Dive Brief:
- Stem Disintermedia, a distribution and payments platform for musicians and music labels, announced Monday it has raised $20 million in funding, led by venture capital firm QED Investors and digital payments company Block, according to a news release. The new funding brings the startup’s total to about $40 million.
- Los Angeles-based Stem’s platform allows independent artists and their teams to track revenues, access capital, manage splits with collaborators and automate payments. The company, which launched in 2016, has disbursed about $200 million to 40,000 people as of 2021.
- In the music business, collaborators typically might not see payment for several months, "and you get a paper statement that’s really hard to make sense of," said Stem CEO and cofounder Milana Lewis.
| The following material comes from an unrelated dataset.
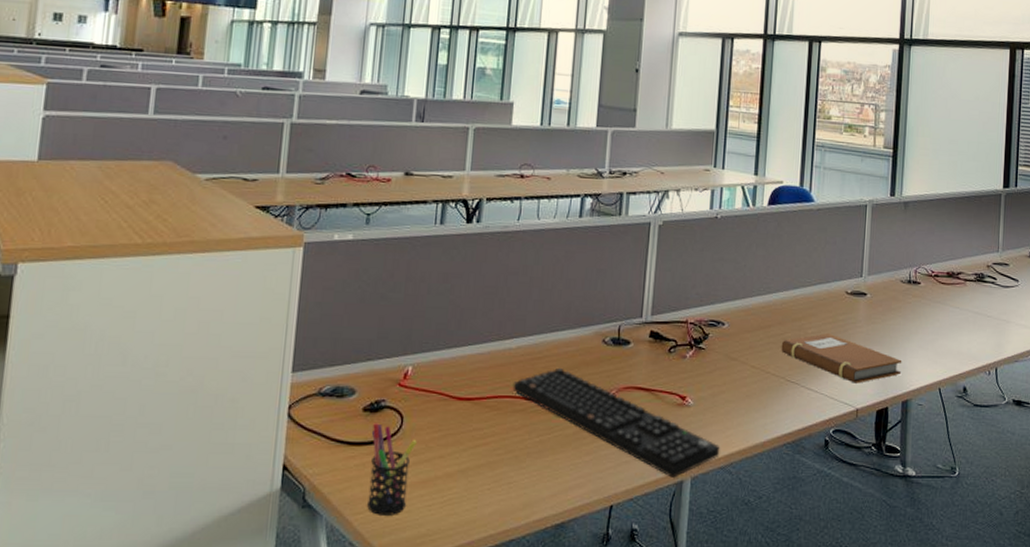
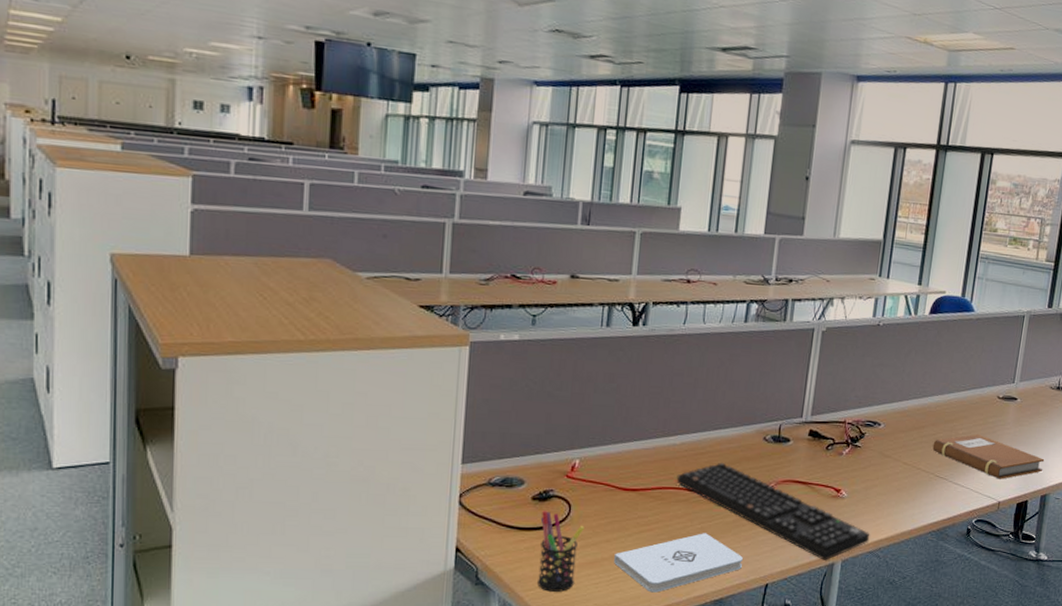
notepad: none [448,447,585,516] -> present [614,533,743,593]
Stem’s financial dashboard is refreshed monthly and payouts happen on the 15th of every month.
Dive Insight:
Stem aims to make the business side of the music industry simpler for artists and labels by helping them track and manage payments for parties involved in the creative process, especially as the independent segment grows within the industry.
The making of a song can involve producers, songwriters, vocalists and promotional partners, all of whom need to be paid, and Stem enables earnings to be split among these stakeholders.
Stem is unique in that it combines the work of music distribution with royalty accounting services, or the calculations of who gets paid based on the contracts of song collaborators, Lewis said. Stem aims to provide "a more clear and fair music industry," she said. The company charges a transaction fee for providing the services of distribution and split payouts that ranges from 5% to 10%.
With the investment, QED Partner Frank Rotman joins Stem’s board of directors, which also includes Michael Vaughan, a former chief operating officer at Venmo. Lewis would not share the company’s most recent valuation. She said Stem is an early-stage company and has no plans to go public this year.
Block, led by Twitter cofounder and fintech entrepreneur Jack Dorsey, was a new investor for Stem in this funding round, but it’s not the company's first move in the music industry. Block, formerly Square, purchased Jay-Z’s music streaming platform Tidal in 2021 for $297 million.
Stem has deals with major services where music is consumed, like Apple, Spotify, Amazon, Tidal, Peloton, TikTok and others, and labels or artists use Stem to get their music onto those platforms. When music is streamed, those platforms pay Stem, which in turn pays all of the shareholders involved in making a song or record.
In August 2021, Stem introduced a tool that tracks and recoups expenses before splits are paid out. The infusion of capital announced Monday will help fuel more growth for Stem, which aims to bring its payment tools to a broader sector of the music industry, Lewis said.
Currently, only those using Stem for music distribution can access the financial tools the company offers. With the capital raised, the company will work to make its financial tools "distribution agnostic" over the next 18 months, Lewis said, meaning any creators can use Stem to manage payouts and report to their collaborators, regardless of who they use to distribute their music.
Stem also has a feature that gives those getting paid through it access to capital that can be used for business or personal purposes, similar to loan offerings from Stripe and Square, Lewis said. With these advances, Stem charges a fee on the financing that ranges from 5% to 25%; the fee is based on the length of time to repay and other terms.
Revenue in the music business is projected to reach $131 billion by 2030, Business Insider has reported.
The advent of music streaming and numerous platforms, as well as the explosion of the creator economy, have fueled a demand for better tools to handle these accounting processes, Lewis said. "Aggregating and simplifying all of this has become really complex, to the point where people are not getting paid," she said.
Fintech tools have targeted areas of the gig economy, and small businesses have platforms that give entrepreneurs greater visibility into their business, but the music industry "has been overlooked," creating an opportunity for Stem, Lewis said.